Eastern Europe Set for Strongest Economic Growth Since Crisis
Central and southeastern European economies are on course for their strongest year of growth since the global financial crisis, in part due to a surge in wages and stronger demand from the recovering eurozone, according to forecasts from the European Bank for Reconstruction and Development.
The 18 nations in the region, seven of which are eurozone members, suffered a sharp slowdown in the wake of the crisis and that was prolonged by the euro area's subsequent struggles with government debt and weak banks. As a consequence, for much of the past decade, the expected convergence between incomes in eastern and western Europe has stalled.
But there are signs it has resumed, with the EBRD significantly raising its growth forecast for 2017 and to a lesser degree, for 2018. It now expects Poland's economy to grow by 4.1% in 2017, having projected an expansion of 3.2% in May. It now expects Romania's economy to grow by 5.3% in 2017, having previously forecast an expansion of 4%.
In contrast to developed economies, the pickup in growth is driving and in turn being supported by, a jump in wages. According to Sergei Guriev, the-EBRD's chief economist, the region hasn't lost middle-income jobs to lower wage countries, unlike the U.S. and parts of western Europe.
"In our region it's somewhat different, especially in parts where we have demographic challenges and outflows of the young and skilled," he told The Wall Street Journal.
Many countries in the region have aging populations, while younger workers have moved to Germany, the U.K. and elsewhere in search of better jobs and higher pay.
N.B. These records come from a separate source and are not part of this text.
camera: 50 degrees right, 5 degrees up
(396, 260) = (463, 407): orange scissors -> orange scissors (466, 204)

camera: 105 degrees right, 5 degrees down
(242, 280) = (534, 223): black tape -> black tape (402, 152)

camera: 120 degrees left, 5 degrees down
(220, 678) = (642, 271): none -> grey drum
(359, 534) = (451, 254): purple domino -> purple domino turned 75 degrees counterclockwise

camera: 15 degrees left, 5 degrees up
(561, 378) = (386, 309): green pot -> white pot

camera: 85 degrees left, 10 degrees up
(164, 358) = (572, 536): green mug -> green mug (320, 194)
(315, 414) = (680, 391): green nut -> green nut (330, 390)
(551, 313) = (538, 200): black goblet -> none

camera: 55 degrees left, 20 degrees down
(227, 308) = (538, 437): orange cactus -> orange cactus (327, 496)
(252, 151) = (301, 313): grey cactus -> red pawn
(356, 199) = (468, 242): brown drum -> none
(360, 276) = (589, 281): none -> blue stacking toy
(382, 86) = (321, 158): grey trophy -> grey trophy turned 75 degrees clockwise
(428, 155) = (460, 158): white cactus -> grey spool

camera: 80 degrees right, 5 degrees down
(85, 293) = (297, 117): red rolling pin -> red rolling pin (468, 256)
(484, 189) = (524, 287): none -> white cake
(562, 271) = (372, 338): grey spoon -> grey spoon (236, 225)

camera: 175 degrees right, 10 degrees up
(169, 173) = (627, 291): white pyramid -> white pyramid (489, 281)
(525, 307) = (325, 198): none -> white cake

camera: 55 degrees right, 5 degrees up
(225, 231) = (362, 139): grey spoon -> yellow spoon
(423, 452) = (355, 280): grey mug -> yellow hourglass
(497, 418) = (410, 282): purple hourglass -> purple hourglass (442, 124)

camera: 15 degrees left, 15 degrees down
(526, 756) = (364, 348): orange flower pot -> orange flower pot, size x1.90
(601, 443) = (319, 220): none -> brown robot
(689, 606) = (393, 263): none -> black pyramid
The EBRD warned that a scarcity of skilled workers could hold back growth over coming years.
The EBRD also expects inflation rates to pick up across the region, while remaining below the targets set by its central banks. The National Bank of Romania raised one of its interest rates for the second-straight month Tuesday, but most banks have held back as they await the effects of the European Central Bank's January reduction in its bond-buying program.
The acceleration in growth in a region that was particularly hobbled by the financial crisis and its aftermath is another sign that the global economy is having a better year than many had expected.
However, the EBRD warned that pose threats to the region's prospects.
"The outlook is subject to numerous risks, including growing geopolitical tensions, persistent security threats, the growing appeal of populist anti-globalization policies in advanced economies and a high degree of concentration of sources of global growth, with China accounting for up to half of the total," it said.
The pickup in 2017 will go well beyond central and southeastern Europe, according to the EBRD, which invests in 37 countries from Morocco to Mongolia.
It sharply raised its growth forecast for Turkey to 5.1% from 2.6% in May and it now expects Russia to record a stronger return to growth after two years of contraction than it did in May. It now sees the economy growing by 1.8% in 2017 and 1.7% in 2018, but warned longer-term prospects are poor.
"Without significant reforms, long-term growth may remain at around 1% to 2% annually due to low investments, outdated production capacities and less favorable internal structural factors such as weak demographics, outdated infrastructure and unfavorable institutional characteristics of the economy," it said.
The EBRD stopped investing in Russia in 2014 as part of western sanctions following its annexation of Crimea.